**Consignas del ejercicio:**
1. Indique si cada afirmación concuerda con el texto sobre El cuento de la criada y respalde cada respuesta de sí o no con las palabras decisivas del texto, citadas literalmente: (a) la serie obtuvo cinco premios Emmy; (b) Elizabeth Moss tiene 45 años; (c) la madre de Moss tocó junto a B. B. King.
2. Reproduzca sin ningún cambio el fragmento del texto sobre El cuento de la criada que comienza en "Te acordás hermana" y termina en "buena de Dios.".

**Texto proporcionado:**
┌────────
Te acordás hermana que desde muy lejos
un olor a espanto nos enloqueció:
era de Hiroshima donde tantas chicas
tenían quince años como vos y yo.
Te acordás que más tarde la vida
vino en tacos altos y nos separó.
Ya no compartimos el mismo tranvía,
sólo nos reúne la buena de Dios.
No es sobre la Segunda Guerra Mundial, aunque su trama está vinculada a un desastre nuclear que deja estéril a gran parte de la población. Y a pesar de que tanto María Elena Walsh como Margaret Atwood nacieron en los años 30 y seguramente ambas conocieron el tranvía (una en Ramos Mejía, acaso la otra en su Ottawa natal), The Handmaid´s Tale (El cuento de la criada) no es una canción melancólica ni una poesía otoñal e imperdonable. Y, sin embargo, la singularísima adaptación de la novela de Atwood es también, como el tango de María Elena, un diálogo silente, una búsqueda entre mujeres y amigas, un montón de cartas que las cazadas ocultan de los cazadores. En ese ir y volver entre un pasado normal y un futuro pesadillesco, en el que se castra y viola en nombre de Dios, y donde la familia es un patronato impuesto, la esperanza puede ser una un recuerdo, una rebeldía sin fe, amiga carnal.
The Handmaid´s Tale se alzó hace muy pocos días con 5 premios Emmy que incluyeron nada menos que los de mejor serie, mejor actriz y mejor guion. Y la sonrisa de la actriz Elizabeth Moss fue replicada en todos los medios del mundo. Primera mujer publicista en Mad Men, última americana fértil en The Handmaid´s Tale, Moss es una criatura brillante de apenas 35 años, hija de un padre manager de músicos de jazz y de una madre armoniquista que tocó junto a B. B. King. "Es Jack Lemmon, es Ernest Borgnine en Marty… uno quiere que triunfe. Es muy ambiciosa, pero lo último que haría sería pisar a alguien para llegar a la cima", dijo de ella Mathew Weiner, creador de Mad Men sobre su personaje, la inolvidable Peggy. La que no debía escarbar mucho el paño verde de los slogans para recibir el mensaje del machismo y sus palazos a tres bandas (Sterling, Cooper y Draper) en un juego de hombres en el que las mujeres apenas tenían lugar.
└────────
**Registros proporcionados:**
┌────────
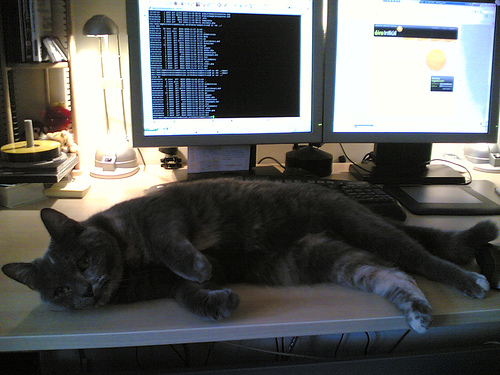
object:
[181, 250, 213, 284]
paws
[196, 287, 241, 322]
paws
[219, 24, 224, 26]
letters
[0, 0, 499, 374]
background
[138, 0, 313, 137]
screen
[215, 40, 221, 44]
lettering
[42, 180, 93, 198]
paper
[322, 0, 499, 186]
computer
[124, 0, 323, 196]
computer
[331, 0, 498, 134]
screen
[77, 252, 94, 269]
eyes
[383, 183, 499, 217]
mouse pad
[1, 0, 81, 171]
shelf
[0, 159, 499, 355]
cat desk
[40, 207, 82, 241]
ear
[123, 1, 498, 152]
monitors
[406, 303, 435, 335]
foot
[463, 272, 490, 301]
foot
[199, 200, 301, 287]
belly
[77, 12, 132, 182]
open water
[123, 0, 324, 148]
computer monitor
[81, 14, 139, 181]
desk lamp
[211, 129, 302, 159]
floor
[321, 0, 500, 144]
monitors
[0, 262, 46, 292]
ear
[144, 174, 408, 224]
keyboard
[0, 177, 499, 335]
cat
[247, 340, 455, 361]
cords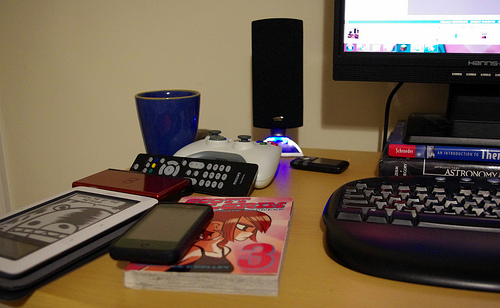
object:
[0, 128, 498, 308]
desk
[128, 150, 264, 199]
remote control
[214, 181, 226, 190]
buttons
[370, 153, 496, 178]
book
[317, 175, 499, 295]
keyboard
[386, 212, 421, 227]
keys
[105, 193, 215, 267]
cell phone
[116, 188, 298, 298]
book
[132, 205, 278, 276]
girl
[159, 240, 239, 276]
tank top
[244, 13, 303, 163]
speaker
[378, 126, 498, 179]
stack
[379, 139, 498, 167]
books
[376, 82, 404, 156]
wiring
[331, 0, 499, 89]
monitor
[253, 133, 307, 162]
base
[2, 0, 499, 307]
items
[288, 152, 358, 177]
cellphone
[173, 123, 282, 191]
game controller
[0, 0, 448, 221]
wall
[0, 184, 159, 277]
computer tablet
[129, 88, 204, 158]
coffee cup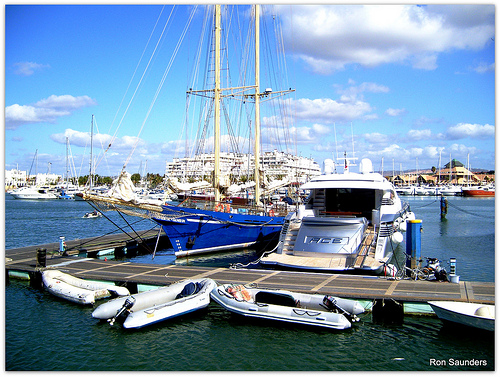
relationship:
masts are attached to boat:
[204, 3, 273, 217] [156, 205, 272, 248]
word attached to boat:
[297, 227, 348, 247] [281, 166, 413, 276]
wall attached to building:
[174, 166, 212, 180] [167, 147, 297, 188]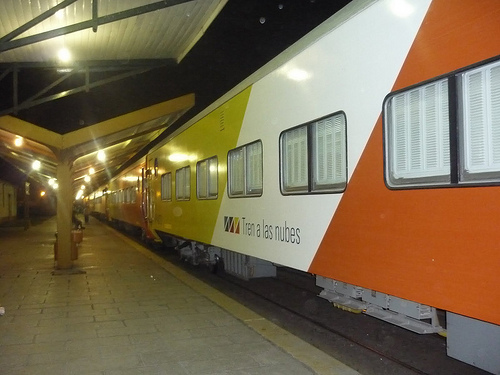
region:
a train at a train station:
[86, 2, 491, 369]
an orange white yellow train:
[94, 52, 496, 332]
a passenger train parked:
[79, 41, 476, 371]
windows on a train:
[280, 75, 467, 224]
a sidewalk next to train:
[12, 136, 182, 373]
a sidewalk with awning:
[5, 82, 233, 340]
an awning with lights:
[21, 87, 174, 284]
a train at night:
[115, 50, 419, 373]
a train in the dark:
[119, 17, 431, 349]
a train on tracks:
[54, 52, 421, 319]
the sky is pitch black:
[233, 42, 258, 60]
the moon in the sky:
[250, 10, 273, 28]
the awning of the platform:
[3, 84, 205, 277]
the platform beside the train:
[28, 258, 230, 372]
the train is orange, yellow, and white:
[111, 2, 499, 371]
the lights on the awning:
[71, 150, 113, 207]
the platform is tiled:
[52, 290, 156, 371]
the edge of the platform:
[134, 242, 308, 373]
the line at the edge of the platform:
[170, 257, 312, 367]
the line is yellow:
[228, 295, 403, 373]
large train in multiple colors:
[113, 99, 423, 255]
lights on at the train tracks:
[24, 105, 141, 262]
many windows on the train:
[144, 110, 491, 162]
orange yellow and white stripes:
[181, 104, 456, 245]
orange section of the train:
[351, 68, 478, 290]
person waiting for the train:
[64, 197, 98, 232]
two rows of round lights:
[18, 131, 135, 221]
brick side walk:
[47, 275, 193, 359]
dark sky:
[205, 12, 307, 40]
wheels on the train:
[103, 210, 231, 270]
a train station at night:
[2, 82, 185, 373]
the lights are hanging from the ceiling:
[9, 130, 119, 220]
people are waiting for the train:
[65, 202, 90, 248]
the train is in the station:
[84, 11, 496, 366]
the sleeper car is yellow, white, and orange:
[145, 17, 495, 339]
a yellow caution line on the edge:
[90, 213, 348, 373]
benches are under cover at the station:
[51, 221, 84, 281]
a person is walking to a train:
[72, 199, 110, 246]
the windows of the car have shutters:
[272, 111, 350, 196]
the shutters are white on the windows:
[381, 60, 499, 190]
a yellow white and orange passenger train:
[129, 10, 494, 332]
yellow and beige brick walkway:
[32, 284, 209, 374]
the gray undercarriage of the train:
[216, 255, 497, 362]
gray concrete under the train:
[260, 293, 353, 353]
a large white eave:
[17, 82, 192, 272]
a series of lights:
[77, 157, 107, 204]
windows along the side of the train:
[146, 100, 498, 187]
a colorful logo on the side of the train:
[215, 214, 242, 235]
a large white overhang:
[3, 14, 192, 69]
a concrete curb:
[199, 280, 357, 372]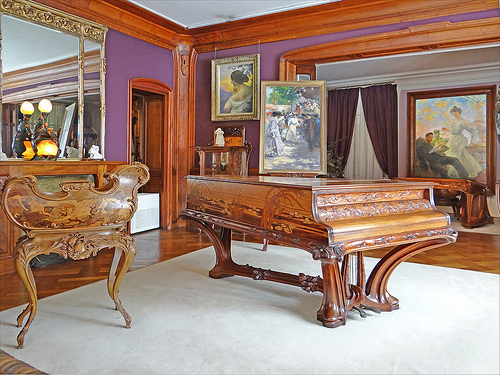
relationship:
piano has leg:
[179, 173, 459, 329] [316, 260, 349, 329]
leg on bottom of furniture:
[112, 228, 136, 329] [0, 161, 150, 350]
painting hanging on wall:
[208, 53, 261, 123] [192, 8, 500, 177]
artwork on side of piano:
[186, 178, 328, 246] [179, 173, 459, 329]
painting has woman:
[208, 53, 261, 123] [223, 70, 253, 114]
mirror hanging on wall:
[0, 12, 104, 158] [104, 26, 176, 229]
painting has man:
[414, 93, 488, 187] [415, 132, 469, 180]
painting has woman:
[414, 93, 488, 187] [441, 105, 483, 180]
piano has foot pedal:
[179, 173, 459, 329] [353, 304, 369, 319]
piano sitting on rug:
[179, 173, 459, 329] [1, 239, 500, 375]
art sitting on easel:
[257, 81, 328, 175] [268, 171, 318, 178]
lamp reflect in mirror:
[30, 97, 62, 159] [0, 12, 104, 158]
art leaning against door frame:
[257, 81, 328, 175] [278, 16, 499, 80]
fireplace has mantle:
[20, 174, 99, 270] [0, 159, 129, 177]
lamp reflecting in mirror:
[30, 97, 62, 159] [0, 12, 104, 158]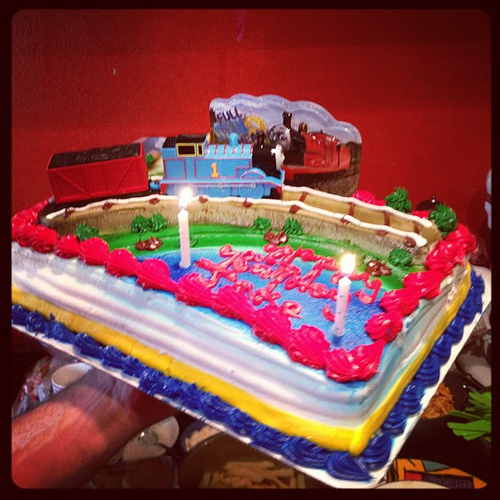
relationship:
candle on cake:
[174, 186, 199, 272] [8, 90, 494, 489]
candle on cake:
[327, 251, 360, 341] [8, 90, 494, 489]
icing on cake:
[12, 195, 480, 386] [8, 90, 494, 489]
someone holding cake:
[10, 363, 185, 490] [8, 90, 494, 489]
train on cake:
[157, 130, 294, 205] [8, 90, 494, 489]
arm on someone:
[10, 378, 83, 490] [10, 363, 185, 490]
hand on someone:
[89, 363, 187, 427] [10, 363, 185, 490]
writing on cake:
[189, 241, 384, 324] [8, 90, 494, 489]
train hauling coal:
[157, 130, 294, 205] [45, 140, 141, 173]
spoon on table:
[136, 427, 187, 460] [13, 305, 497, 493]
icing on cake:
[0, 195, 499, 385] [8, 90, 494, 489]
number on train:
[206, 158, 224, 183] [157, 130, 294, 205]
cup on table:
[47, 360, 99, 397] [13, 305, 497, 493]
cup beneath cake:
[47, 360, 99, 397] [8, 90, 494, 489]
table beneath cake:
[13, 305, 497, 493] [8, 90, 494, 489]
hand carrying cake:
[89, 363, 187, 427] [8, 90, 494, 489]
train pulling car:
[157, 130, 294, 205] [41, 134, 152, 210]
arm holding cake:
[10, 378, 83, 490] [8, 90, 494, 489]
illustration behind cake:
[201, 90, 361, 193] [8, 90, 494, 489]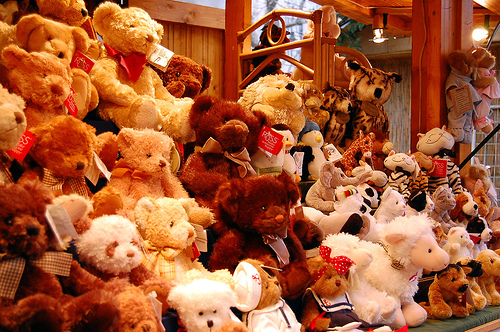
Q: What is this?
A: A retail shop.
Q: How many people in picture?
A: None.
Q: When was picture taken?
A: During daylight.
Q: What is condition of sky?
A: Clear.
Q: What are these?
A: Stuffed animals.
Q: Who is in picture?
└────────
**Soluciones:**
1.
(a) Sí: «se alzó hace muy pocos días con 5 premios Emmy».
(b) No: «Moss es una criatura brillante de apenas 35 años».
(c) Sí: «una madre armoniquista que tocó junto a B. B. King».

2.
Te acordás hermana que desde muy lejos
un olor a espanto nos enloqueció:
era de Hiroshima donde tantas chicas
tenían quince años como vos y yo.
Te acordás que más tarde la vida
vino en tacos altos y nos separó.
Ya no compartimos el mismo tranvía,
sólo nos reúne la buena de Dios.